> _Assignment_
Without the pictures, set down the records below word for word.

> _Working data_
_____

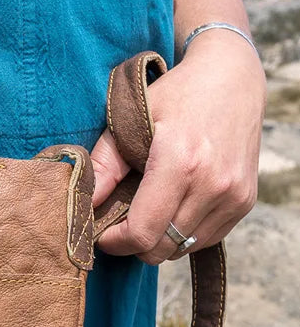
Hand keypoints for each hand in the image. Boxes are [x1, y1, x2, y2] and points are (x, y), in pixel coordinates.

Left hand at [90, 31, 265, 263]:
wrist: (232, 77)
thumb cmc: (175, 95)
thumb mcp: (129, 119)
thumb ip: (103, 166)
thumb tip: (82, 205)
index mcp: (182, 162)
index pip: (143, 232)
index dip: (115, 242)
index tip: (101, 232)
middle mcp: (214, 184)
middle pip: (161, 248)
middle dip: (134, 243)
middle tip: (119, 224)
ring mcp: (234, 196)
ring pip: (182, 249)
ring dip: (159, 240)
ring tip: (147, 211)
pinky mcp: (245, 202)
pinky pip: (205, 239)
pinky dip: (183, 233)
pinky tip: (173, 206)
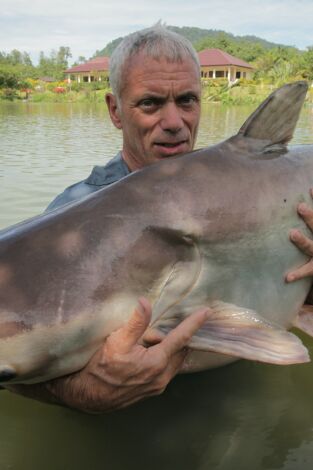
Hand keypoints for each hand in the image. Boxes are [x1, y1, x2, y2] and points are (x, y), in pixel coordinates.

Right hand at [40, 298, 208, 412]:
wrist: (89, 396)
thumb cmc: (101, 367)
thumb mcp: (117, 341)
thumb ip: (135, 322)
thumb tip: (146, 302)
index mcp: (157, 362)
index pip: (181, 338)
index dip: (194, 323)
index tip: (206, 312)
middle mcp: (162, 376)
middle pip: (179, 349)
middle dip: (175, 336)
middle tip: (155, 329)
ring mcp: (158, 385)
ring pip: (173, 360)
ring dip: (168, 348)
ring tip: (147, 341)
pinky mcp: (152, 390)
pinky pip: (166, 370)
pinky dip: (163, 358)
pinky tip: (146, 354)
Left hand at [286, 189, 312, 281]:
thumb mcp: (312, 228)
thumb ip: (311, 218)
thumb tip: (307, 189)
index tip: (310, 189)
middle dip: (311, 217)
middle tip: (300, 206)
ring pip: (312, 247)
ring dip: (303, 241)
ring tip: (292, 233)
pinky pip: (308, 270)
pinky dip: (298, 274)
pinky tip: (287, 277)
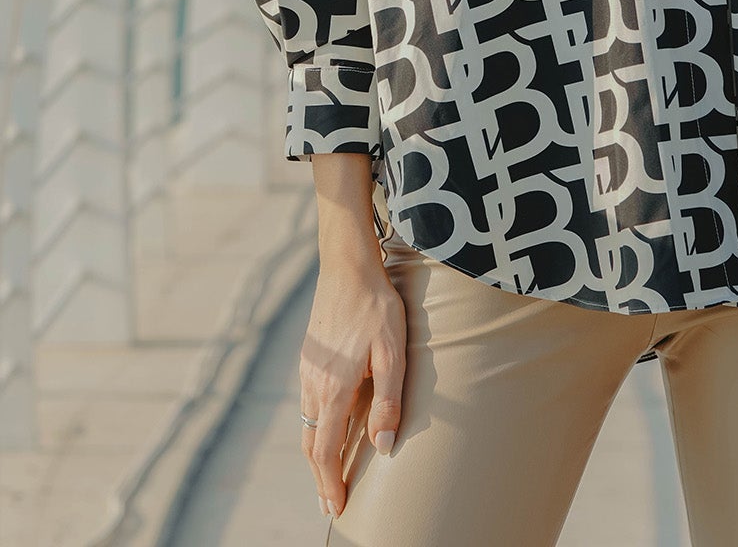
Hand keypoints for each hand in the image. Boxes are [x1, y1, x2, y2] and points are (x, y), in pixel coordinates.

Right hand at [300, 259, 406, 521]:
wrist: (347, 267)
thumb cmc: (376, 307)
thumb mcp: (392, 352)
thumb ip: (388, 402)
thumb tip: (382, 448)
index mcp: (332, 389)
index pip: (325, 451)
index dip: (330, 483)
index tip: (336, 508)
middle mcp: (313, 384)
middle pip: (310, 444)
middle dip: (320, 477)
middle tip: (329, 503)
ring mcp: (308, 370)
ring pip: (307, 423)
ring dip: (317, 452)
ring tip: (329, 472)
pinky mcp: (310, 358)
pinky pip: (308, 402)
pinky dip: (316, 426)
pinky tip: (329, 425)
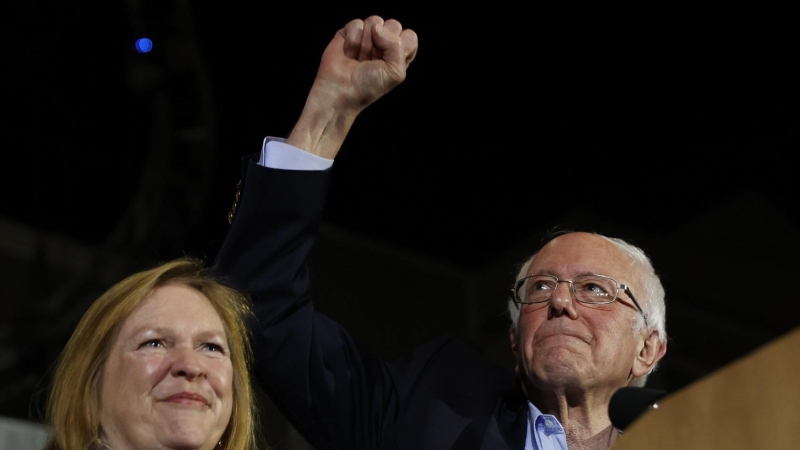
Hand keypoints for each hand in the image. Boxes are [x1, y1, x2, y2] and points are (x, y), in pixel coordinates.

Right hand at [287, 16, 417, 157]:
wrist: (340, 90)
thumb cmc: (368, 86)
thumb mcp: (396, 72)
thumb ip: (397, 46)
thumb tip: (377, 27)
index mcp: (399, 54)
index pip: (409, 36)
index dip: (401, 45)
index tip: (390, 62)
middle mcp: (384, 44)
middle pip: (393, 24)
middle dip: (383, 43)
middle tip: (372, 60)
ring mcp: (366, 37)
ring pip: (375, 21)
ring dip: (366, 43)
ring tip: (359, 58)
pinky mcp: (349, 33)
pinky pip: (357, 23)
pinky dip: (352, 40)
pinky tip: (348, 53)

_____

> _Solution_
Hand keypoints for each hand in the image. Boxes are [x1, y1, x2, y2] and points are (x, y), in pixel coordinates.

Left hand at [90, 31, 265, 263]:
wrist: (232, 77)
thumb cmc: (175, 95)
thumb mcp: (129, 119)
thumb ip: (103, 166)
thumb tip: (82, 205)
index mcp: (182, 162)
index pip: (143, 232)
index dip: (115, 242)
index tip: (101, 232)
middle mcp: (214, 184)
middle pip: (161, 248)
middle dip: (134, 243)
middle tip: (119, 224)
ring mcp: (234, 196)
ring pip: (182, 249)
ring dip: (159, 240)
ring tip: (147, 211)
pinky mcp: (245, 202)
pinky pip: (205, 239)
pinky dip: (183, 233)
pinky tip: (173, 206)
Hand keypoints for each hand in the image. Boxes are [x1, y1, x2, y2] and points are (x, y), in pixel coordinates.

Right hand at [40, 298, 208, 412]:
wrist: (89, 396)
thumb cmc: (101, 367)
thumb mcp: (117, 341)
thumb ip: (135, 322)
thumb tip: (146, 302)
index mcp: (157, 362)
index pip: (181, 338)
index dip: (194, 323)
index tip: (206, 312)
middle mcp: (162, 376)
middle pip: (179, 349)
middle dip: (175, 336)
middle tip: (155, 329)
ring mcp: (158, 385)
ring pip: (173, 360)
ring dip: (168, 348)
ring tip: (147, 341)
pinky mcp: (152, 390)
pinky pip: (166, 370)
pinky dip: (163, 358)
pinky tip: (146, 354)
Left hand at [286, 189, 312, 281]:
thumb mcp: (312, 228)
thumb ip: (311, 218)
thumb tip: (307, 189)
index tip: (310, 189)
middle dip: (311, 217)
middle tip: (300, 206)
ring pip: (312, 247)
ring dip: (303, 241)
ring tip: (292, 233)
pinky pip: (308, 270)
pinky dip: (298, 274)
pinky tip: (287, 277)
Hand keypoints for each hand in the image. Boxes are [x1, y1, x2, y2] and points are (x, y), in pixel coordinates.

Right hand at [300, 259, 406, 521]:
wrist: (347, 267)
thumb cmc: (376, 307)
thumb mcp: (392, 352)
thumb ip: (388, 402)
thumb tip: (382, 448)
index mcp: (332, 389)
index pip: (325, 451)
index dip: (330, 483)
index tip: (336, 508)
middle mcp: (313, 384)
middle pip: (310, 444)
middle dip: (320, 477)
middle tip: (329, 503)
ring mcp: (308, 370)
ring pip: (307, 423)
ring dip: (317, 452)
ring tip: (329, 472)
pinky mcp: (310, 358)
pinky pip: (308, 402)
pinky dip: (316, 426)
pinky tip: (329, 425)
Hand keypoints for each hand in the image. Boxes are [x1, y1, x2, y2] and points are (x, y), in pixel coordinates.

Right hand at [287, 16, 417, 157]:
wrist: (340, 90)
thumb cmc: (368, 86)
thumb mcp: (396, 72)
thumb ip: (397, 46)
thumb tip: (377, 27)
index mcp: (399, 54)
index pip: (409, 36)
index dip: (401, 45)
index tip: (390, 62)
middle mcp: (384, 44)
middle pip: (393, 24)
middle dip: (383, 43)
middle tip: (372, 60)
ring mcp: (366, 37)
ring pip: (375, 21)
ring dip: (366, 43)
ring tip: (359, 58)
pinky mcp: (349, 33)
pinky pip: (357, 23)
pinky dip: (352, 40)
pinky tip: (348, 53)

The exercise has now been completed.